*WHAT IS BEING ASKED*:
Could you rescale the listing starting at the line that contains "left shoulder: (408, 319, 13)" and ending at the line that contains "right wrist: (626, 322, 49)", both included, and give only those lines again with every keypoint's x, y and depth values multiplied by 1.75 and rounded to whole numbers, halves up? Keep the box coordinates and all other wording unchanged.

*THE RECORDS*:
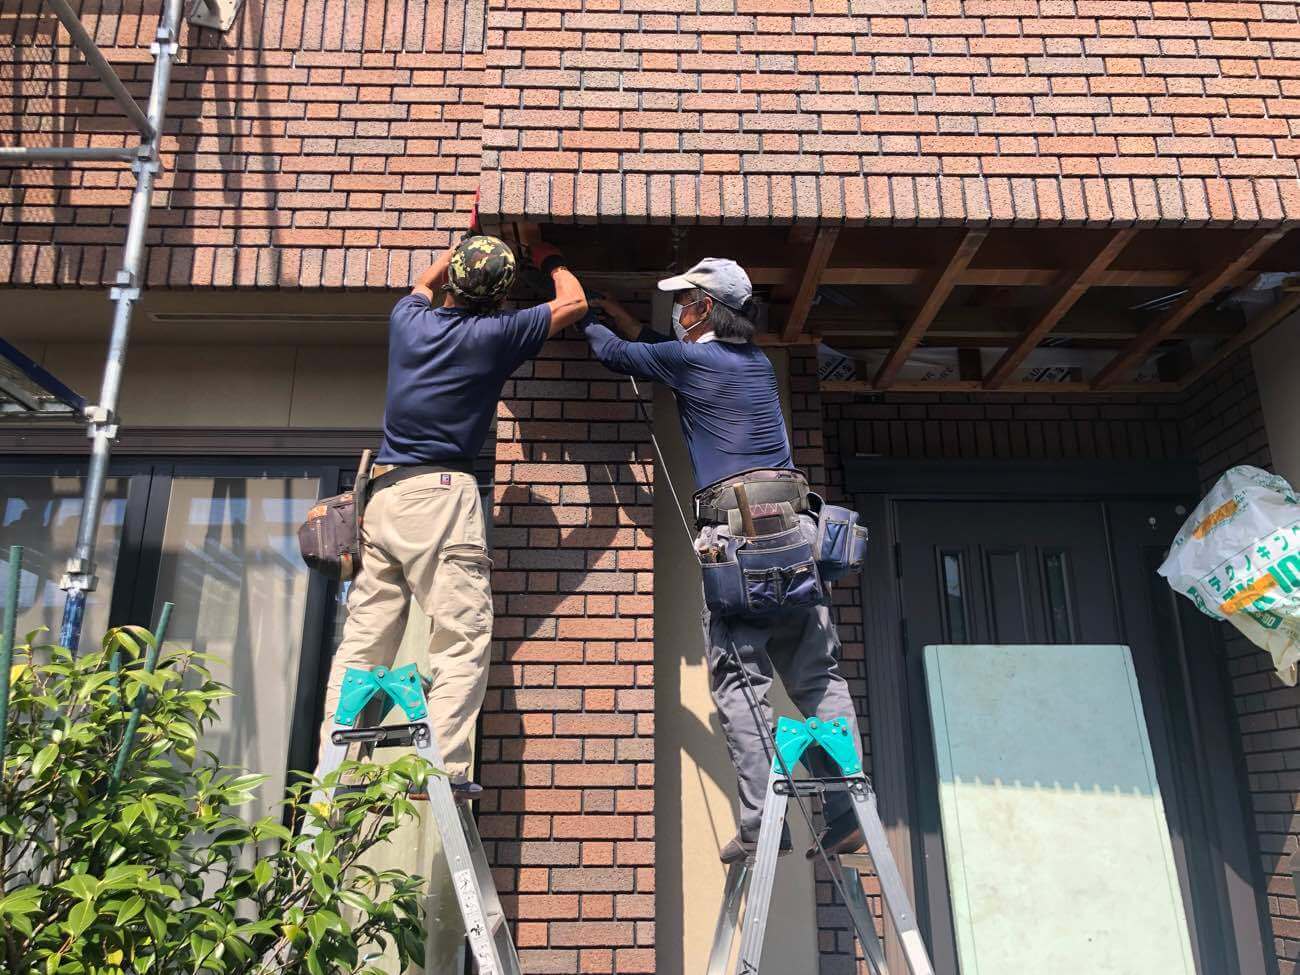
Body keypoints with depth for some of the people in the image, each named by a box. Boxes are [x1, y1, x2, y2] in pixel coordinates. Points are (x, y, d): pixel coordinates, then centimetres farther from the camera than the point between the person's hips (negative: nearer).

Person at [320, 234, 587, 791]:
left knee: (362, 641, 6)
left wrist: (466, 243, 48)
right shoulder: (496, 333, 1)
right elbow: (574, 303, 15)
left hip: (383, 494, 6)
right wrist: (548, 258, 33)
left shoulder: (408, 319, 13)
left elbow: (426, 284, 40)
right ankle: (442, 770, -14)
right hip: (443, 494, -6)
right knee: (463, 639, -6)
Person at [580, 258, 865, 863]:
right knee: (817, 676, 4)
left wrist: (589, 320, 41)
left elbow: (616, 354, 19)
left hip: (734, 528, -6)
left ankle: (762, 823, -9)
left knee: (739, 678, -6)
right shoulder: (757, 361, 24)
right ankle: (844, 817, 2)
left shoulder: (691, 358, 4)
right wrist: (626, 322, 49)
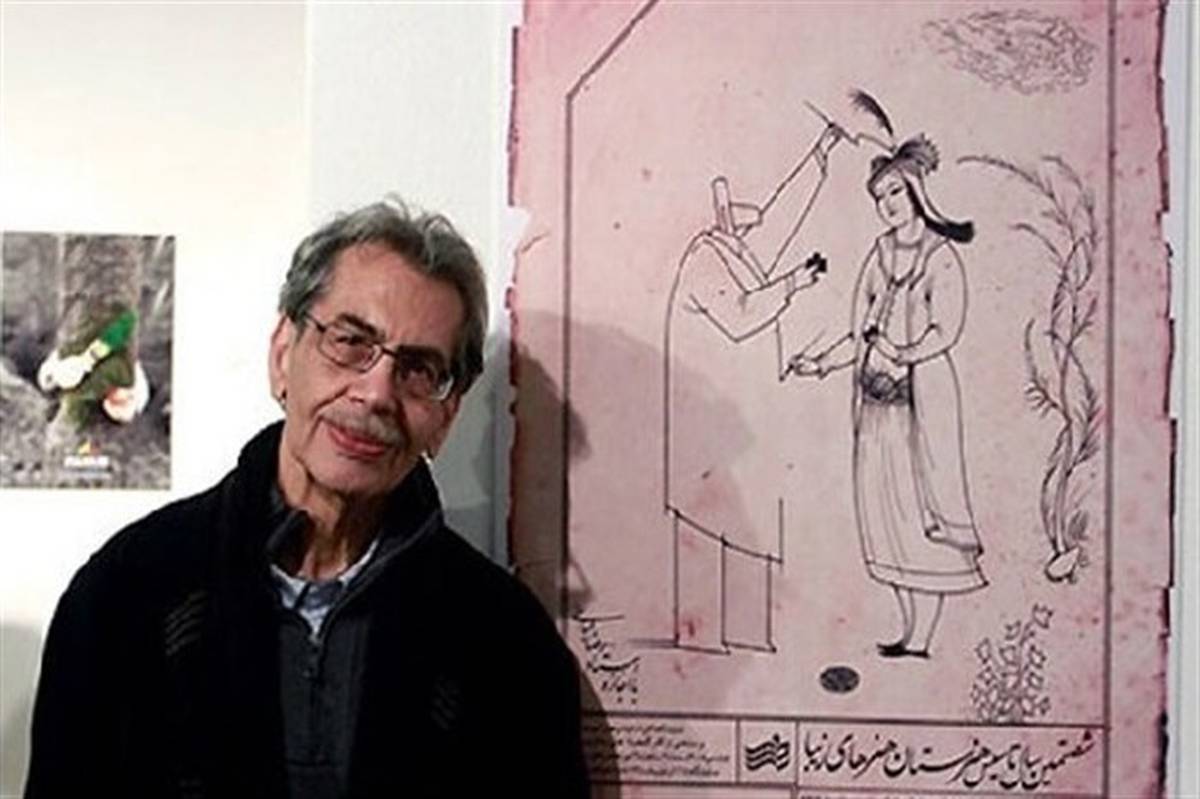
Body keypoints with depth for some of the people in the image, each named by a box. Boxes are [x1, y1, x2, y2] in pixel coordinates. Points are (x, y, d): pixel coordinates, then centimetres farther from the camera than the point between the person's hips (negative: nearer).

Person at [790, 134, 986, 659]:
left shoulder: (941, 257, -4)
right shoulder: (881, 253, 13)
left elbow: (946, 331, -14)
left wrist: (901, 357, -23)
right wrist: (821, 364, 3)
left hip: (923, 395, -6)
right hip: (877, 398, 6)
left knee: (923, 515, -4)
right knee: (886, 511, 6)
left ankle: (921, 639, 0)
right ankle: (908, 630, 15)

*EXERCISE OUTPUT*:
left shoulder: (714, 558, 23)
left elbow: (746, 497, 70)
right ankle: (774, 1348, -25)
right hip: (775, 865, -11)
right knee: (810, 1118, -11)
Person at [580, 258, 865, 863]:
right knee: (1430, 1183, 7)
left wrist: (1031, 560, 72)
left elbow: (1078, 620, 33)
left hip: (1285, 924, -11)
left ankle: (1334, 1440, -16)
left knee: (1293, 1187, -11)
right shoulder: (1325, 632, 42)
right ankle: (1477, 1430, 4)
left shoulder: (1209, 627, 7)
right wrist: (1096, 564, 86)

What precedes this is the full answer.